Scout jumps in at the last second to save Atticus and stop the men, who are shamed by her presence. Underwood, the editor of The Maycomb Tribune, was standing watch over Atticus the whole time, carrying a double-barreled shotgun in case there was any trouble.
Atticus spends the entire morning doing voir dire, or jury selection, and comes home for lunch around noon. Jem and Dill and Scout then decide—unbeknownst to Atticus—to go watch the trial that afternoon. Judge Taylor presides over the court and is impressively stern with the audience of people come to gawk at Tom.
Heck Tate is the first witness, and Atticus questions him about what he saw on the day of the alleged rape. Heck Tate says left, then right.
Ewell takes the stand and makes a show of accusing Tom of rape. Next, Mayella takes the stand, afraid that Atticus will embarrass her like he did her father.
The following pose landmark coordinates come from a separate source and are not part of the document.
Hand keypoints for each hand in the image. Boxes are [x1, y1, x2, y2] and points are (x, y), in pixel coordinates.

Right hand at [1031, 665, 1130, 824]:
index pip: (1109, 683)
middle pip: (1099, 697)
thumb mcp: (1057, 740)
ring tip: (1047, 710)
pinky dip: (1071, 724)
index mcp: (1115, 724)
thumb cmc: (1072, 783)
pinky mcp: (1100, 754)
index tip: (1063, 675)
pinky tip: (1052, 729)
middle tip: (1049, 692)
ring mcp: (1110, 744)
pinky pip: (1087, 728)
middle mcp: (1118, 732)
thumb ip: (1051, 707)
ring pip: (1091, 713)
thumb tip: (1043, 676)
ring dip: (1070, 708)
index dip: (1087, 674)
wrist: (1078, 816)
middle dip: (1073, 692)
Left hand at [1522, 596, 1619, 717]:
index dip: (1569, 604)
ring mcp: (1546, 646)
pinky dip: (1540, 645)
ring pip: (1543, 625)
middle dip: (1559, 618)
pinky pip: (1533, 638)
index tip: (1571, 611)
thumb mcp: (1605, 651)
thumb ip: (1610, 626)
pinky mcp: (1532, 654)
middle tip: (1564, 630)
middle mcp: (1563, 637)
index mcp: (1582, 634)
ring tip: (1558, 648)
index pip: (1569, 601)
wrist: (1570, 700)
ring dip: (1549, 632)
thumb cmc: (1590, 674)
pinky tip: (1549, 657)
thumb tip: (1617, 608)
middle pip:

Judge Taylor soothes her, though Jem suspects this is just a play for sympathy.Dec 12, · To Kill a Mockingbird Trailer - Directed by Robert Mulligan and starring Gregory Peck John Megna Frank Overton Rosemary Murphy and Ruth White.
Based on Harper Lee's Pulitzer Prize winning book of. Everything you ever wanted to know about quotes about To Kill a Mockingbird, written by experts with you in mind. To Kill a Moking Bird Atticus Finch Essays and Research Papers. Search. To Kill a Mocking Bird - Atticus To Kill a Mockingbird, Atticus Finch kill a mocking bird essay Fighting for justice is a difficult battle to be won and a common theme in the novel.
To kill. To Kill a Mockingbird is an exploration of human morality, and presents a constant conversation regarding the inherent goodness or evilness of people. Atticus, father of Scout and Jem, also plays the role of teacher, for his children and his town.
Atticus believes that people usually contain aspects. Home» To Kill a Mocking Bird. There's a specialist from your university waiting to help you with that essay. Tell us what you need to have done now!
To Kill a Moking Bird, Compassion and Respect ; Free Essay Samples. Packaged Products Case Analysis. The Importance of "Family Time. Published: Mon, 5 Dec Since its publication in , To Kill a Mockingbird has become one of the most widely-read novels in all of twentieth century American literature, and a salient work of social realism.
Despite this universal appeal, it is a novel grounded in a particular time and place.